Ann Boyce | |
Birth Name: | Ann Cave |
Birth Date: | 1827 11, df=y |
Birth Place: | Sydney |
Death Place: | Motueka, New Zealand |
Nationality: | New Zealand |
Known For: | pioneer, herbalist |
Ann Boyce (20 November 1827 – 28 February 1914) was a New Zealand founding mother and herbalist. She was born Ann Cave in Sydney, Australia, on 20 November 1827. In 1837 she came to Port Underwood in Marlborough, New Zealand, with her family. She married William Boyce when she was 16 or less, and they lived in the Nelson area, and later Motueka. She had 13 children.[1] Boyce had close contact with Māori people from the time she came to New Zealand. In Motueka, she was known as a herbalist especially knowledgeable about the medicinal use of plants, and provided medical assistance to Māori.

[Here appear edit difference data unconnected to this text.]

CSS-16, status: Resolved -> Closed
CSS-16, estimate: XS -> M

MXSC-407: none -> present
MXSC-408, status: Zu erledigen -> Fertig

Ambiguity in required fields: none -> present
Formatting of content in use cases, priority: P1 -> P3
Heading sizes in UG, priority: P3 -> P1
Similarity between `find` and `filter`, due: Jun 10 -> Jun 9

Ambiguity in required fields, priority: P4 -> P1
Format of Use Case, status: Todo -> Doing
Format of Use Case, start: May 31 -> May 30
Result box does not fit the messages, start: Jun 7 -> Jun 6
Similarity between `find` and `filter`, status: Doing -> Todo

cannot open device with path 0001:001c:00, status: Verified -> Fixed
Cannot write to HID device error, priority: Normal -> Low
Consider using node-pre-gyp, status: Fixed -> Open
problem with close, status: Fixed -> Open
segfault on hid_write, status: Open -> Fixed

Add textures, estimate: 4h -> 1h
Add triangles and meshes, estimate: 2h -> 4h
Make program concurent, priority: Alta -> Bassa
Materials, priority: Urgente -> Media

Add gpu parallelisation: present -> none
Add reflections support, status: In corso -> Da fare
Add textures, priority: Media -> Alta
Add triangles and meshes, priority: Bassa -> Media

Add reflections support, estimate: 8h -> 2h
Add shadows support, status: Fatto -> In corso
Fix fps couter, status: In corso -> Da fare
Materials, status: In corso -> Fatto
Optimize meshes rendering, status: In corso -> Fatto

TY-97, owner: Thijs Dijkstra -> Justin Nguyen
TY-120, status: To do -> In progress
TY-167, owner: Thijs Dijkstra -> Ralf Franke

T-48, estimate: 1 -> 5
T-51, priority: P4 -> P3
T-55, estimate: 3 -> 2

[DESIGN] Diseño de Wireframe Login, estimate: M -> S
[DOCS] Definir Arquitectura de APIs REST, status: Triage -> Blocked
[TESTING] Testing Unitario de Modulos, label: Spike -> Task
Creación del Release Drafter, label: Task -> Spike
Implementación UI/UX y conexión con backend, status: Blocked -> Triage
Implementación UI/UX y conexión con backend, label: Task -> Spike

She died at Motueka on 28 February 1914 aged 87, having outlived her husband by nearly 19 years.
She was written about in a two-page story by her granddaughter Flora Park Cave Spurdle called "Tales my grandmother told me".[2]
Boyce's parents were Samuel Cave and Susannah Noon, both sent to New South Wales from England as convicts. Noon was only a young girl when she was transported in 1811. An account of her life and those of the other women on the convict ship Friends, The Girl Who Stole Stockings, was published in October 2015.[3]